I’ve been coming here for more than half of my life. If you
add up all the days I’ve spent here, it won’t add up to much, not compared to
all the other days I’ve spent in other places. But it’s the coming back, that’s
what’s important. That’s what makes it feel like home.
Look around and there’s nothing of me here. No, not nothing –
there are odd bits and pieces: the big brass coal bucket that’s too big for our
fireplace at home, but looks great on the huge hearth here; the box of paper
and drawing materials that we bring out and put away every time we come with
the girls, full of pictures they’ve drawn that they laugh at when they come
again, a year or two older and wiser; the picnic things – not the first set we’ve
had here – ready for day-trips with kids too young or fussy to be any fun in
restaurants.
Where else am I? Perhaps in the garden a little, though you
need to be here more regularly to make much of a mark in a garden. In the
visitors’ book, thanking, recording the little incidents of our stays. And in
the little house, Mon Rêve, in spirit, because of the
pleasure of the hours I’ve spent hidden away there writing.

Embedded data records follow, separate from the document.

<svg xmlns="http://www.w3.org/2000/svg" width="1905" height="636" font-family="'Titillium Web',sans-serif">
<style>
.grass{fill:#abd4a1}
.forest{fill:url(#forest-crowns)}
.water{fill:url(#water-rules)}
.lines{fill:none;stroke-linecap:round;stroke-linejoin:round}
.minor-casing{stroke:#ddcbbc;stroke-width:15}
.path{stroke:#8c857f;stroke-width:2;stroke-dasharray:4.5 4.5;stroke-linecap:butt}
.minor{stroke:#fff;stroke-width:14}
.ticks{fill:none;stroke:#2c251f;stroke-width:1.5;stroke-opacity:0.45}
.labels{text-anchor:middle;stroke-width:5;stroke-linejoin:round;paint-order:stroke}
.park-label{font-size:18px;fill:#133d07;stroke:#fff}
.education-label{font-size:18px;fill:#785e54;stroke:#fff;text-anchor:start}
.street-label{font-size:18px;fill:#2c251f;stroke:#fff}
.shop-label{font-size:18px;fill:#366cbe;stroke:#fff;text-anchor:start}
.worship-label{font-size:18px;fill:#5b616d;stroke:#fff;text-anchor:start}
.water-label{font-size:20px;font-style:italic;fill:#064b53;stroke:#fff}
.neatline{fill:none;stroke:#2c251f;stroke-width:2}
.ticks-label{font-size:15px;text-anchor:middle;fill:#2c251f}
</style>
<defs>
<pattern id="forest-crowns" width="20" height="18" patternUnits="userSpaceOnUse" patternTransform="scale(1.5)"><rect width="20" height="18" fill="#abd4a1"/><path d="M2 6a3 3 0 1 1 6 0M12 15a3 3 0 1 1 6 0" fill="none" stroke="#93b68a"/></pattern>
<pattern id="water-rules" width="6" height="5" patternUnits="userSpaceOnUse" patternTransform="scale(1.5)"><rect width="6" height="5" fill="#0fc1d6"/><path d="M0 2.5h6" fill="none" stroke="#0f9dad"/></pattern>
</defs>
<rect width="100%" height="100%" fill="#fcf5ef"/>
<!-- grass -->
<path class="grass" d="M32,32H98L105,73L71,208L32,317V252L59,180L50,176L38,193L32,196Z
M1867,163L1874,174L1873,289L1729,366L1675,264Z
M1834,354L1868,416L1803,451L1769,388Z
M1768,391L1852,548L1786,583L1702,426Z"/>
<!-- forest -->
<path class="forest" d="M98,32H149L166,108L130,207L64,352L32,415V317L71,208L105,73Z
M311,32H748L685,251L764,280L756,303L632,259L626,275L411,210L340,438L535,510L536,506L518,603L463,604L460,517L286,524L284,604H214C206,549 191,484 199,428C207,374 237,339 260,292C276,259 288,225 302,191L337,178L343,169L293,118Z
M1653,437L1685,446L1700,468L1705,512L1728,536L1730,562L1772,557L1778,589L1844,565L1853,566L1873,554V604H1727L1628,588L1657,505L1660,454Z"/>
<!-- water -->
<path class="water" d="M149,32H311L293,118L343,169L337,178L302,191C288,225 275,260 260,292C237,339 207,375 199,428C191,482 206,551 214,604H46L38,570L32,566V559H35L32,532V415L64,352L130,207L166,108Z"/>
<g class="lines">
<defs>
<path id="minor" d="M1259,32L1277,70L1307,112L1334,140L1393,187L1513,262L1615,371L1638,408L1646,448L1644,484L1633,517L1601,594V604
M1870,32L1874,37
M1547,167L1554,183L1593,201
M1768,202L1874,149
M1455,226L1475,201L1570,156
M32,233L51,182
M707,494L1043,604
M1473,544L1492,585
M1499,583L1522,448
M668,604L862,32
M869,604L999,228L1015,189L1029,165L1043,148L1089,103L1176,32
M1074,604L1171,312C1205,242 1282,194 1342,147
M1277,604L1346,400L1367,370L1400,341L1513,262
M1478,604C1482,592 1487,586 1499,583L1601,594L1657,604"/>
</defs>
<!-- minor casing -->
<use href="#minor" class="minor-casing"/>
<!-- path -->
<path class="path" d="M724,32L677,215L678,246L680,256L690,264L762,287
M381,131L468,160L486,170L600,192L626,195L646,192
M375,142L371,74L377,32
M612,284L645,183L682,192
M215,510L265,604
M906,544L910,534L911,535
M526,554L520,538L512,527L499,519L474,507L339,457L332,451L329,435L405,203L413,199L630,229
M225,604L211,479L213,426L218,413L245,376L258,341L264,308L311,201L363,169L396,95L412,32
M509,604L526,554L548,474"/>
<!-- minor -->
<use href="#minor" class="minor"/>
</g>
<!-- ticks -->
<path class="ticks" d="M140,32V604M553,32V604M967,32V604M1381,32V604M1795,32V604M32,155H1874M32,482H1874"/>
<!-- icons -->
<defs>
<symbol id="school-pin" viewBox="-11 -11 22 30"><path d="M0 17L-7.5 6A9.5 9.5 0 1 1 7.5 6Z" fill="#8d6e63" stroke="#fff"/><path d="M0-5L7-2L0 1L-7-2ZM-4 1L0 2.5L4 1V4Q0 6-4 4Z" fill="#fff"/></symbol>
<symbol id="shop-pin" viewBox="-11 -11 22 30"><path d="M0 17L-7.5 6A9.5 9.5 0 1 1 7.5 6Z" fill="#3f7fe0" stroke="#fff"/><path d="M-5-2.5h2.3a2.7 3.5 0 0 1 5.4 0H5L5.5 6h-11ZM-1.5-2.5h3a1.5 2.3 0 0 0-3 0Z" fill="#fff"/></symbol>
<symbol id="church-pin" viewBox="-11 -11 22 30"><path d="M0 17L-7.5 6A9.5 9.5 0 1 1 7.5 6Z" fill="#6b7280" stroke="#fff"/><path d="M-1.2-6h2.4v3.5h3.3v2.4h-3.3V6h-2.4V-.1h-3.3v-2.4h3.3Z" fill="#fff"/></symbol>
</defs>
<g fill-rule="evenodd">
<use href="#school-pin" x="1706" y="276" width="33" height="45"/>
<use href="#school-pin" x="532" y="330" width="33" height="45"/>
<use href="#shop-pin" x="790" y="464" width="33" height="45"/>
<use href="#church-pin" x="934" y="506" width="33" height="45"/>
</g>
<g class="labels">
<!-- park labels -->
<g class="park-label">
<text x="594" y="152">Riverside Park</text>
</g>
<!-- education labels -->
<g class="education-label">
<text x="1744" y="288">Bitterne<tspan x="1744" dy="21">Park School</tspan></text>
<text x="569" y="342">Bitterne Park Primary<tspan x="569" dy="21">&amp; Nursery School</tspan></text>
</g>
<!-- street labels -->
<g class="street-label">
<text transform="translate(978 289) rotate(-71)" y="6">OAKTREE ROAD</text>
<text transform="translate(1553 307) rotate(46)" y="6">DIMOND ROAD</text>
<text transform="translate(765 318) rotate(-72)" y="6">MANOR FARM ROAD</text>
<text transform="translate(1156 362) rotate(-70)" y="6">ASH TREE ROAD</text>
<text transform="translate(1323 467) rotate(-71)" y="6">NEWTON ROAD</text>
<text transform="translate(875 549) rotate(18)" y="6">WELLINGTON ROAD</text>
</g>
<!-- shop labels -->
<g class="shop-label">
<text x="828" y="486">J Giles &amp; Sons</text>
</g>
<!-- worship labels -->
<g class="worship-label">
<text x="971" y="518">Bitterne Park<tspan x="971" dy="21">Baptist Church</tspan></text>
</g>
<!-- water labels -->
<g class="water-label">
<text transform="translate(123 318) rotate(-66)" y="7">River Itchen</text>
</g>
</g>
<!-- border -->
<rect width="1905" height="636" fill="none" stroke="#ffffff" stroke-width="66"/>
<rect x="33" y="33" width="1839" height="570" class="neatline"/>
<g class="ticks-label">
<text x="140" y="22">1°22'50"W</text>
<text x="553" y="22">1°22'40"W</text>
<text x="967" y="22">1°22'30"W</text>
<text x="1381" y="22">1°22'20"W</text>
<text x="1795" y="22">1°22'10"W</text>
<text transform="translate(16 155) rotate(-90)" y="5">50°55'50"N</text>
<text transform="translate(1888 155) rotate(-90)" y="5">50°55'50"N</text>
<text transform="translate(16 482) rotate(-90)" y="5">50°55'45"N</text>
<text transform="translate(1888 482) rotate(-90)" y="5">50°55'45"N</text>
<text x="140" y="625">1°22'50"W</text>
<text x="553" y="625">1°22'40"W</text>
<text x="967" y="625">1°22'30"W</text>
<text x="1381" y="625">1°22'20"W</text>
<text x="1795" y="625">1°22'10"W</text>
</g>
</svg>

What makes it feel like home is familiarity, I suppose. I know
how the house works. I know where things are, though I also know I don’t
necessarily put them away in the right places. When I drive through each town
on the way, turn the familiar turns, pause with the house beside me and the
view in front before getting out of the car, I think, yes, here I am, this is
the place.
And from visit to visit the house has changed. Sometimes it’s
little things – Where’s the teapot you always use? Ooh look, new outdoor
furniture! Hey, there’s brilliant wifi here (that’s the kids!). Sometimes big
things – the house expanding into the unfinished shell of a building next door;
the beautiful Mon Rêve; the orchard.
I’ve come here with friends and family, but most often with Robert. This place has been part of him and me as long as we have been Robert-and-Claire. Our children have spent time here from when they were tiny babies who
would not settle in their beds in the hot rooms upstairs while they could hear
us on the terrace below, through toddlers we had to watch constantly as they
negotiated the stone steps and the open staircases, to teens who lurk in the
far reaches of the house, eating BN biscuits while glued to the internet that’s
so much better than at home. It’s a house to be together in, to have lunches
than stretch out until who knows when, because after all, who’s wearing a
watch, and dinners that end with sitting watching the stars and talking about
everything. Is this what everyone looks for in a holiday? It’s what I want:
gather the people I love and listen to whatever they have to say.